Members of nursing organizations attending the news briefing welcomed the report's sweeping recommendations. “It's clear that there is strong support for this,” Geraldine Bednash, PhD, RN, FAAN, told OT. Ms. Bednash, CEO and Executive Director of the American Association of Colleges of Nursing, added, “We are committed to working together and finding common ground.”
Kathy Apple, MS, RN, FAAN, who is CEO of the National Council of State Boards of Nursing, said, “We're very excited about it. We think the time is absolutely right.”
Encouraging Young Nurses
Asked how young student nurses can be encouraged during their education to enter oncology nursing, given the expected increase in the number of cancer patients, committee member Michael Bleich, PhD, MPH, RN, FAAN, the Carol A. Lindeman Distinguished Professor and Dean of the School of Nursing at Oregon Health and Science University, said, “It's what you get exposed to; it's the excitement of the faculty. That relationship of faculty and students is very important.”
Dr. Bleich noted that nursing students might come into nursing school with a preconceived idea of what aspect of patient care they are interested in, but then exposure to a field such as oncology might completely change the students' minds and excite them about helping cancer patients.
The IOM report makes the following specific recommendations:
1. Remove scope-of-practice barriers, including state and Medicare and Medicaid regulations—”States with unduly restrictive regulations should be urged to amend them to allow advanced practice nurses to provide care to patients in all circumstances in which they are qualified to do so.”
2. Expand opportunities for nurses to lead and diffuse collaborative improvement efforts, especially innovative, patient-centered care models. Nursing education programs should provide entrepreneurial professional development.
3. Implement nurse residency programs for nurses who have completed a prelicensure or advanced practice degree program or when they are transitioning into a new clinical practice area.
4. Increase the proportion of nurses with a baccalaureate degree from 50% to 80% by 2020. Educational loans and grants should be expanded for second-degree nursing students.
5. Double the number of nurses with a doctorate by 2020.
6. Ensure that nurses engage in lifelong learning through continual professional development programs and activities.
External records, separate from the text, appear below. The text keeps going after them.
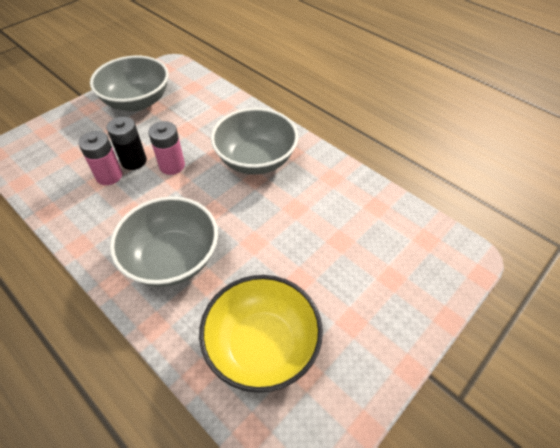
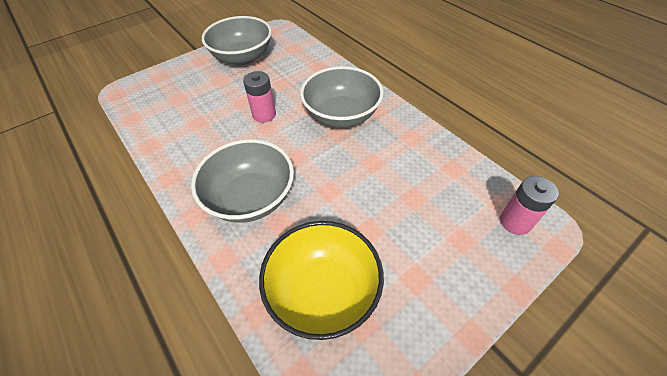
camera: 10 degrees right, 0 degrees up
(109, 176) = (207, 119): pink battery -> pink battery (515, 222)
(134, 161) = (231, 108): black battery -> none

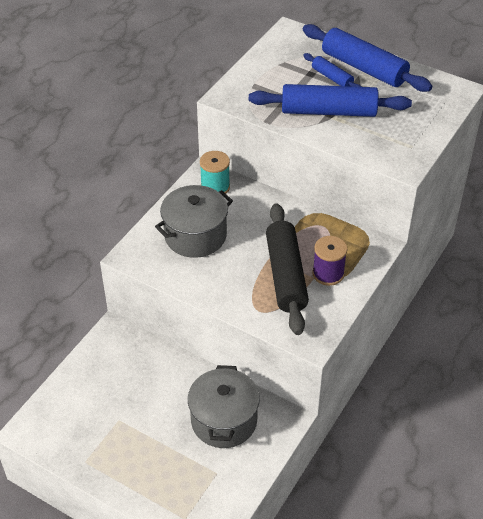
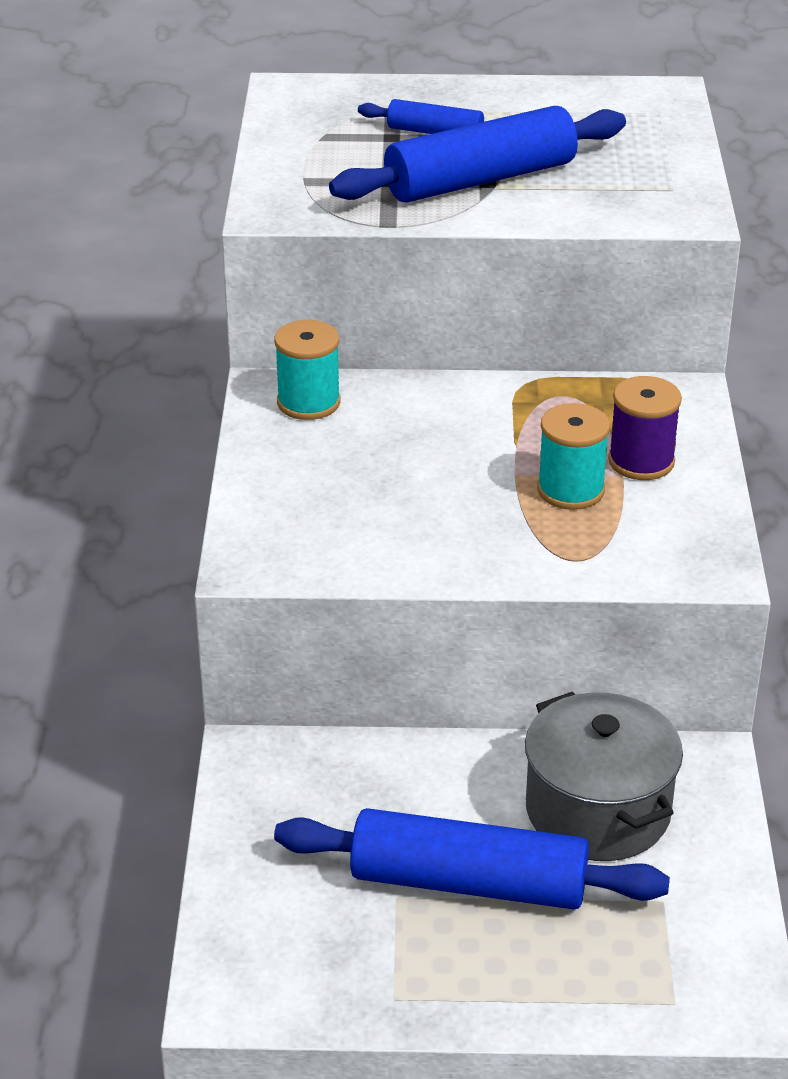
camera: 30 degrees left, 10 degrees down
(195, 236) = (345, 488): grey pot -> none
(285, 275) = (570, 490): black rolling pin -> turquoise spool
(364, 68) = (475, 105): blue rolling pin -> blue rolling pin (468, 882)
7. Prepare and enable nurses to lead change to advance health. Nursing associations and nursing education programs should provide leadership development, and nurse-leaders should be represented on decision-making boards and management teams.
8. Build an infrastructure for the collection and analysis of interprofessional workforce data, in order to assess health care workforce needs by demographics, numbers, skill mix, and geographic distribution.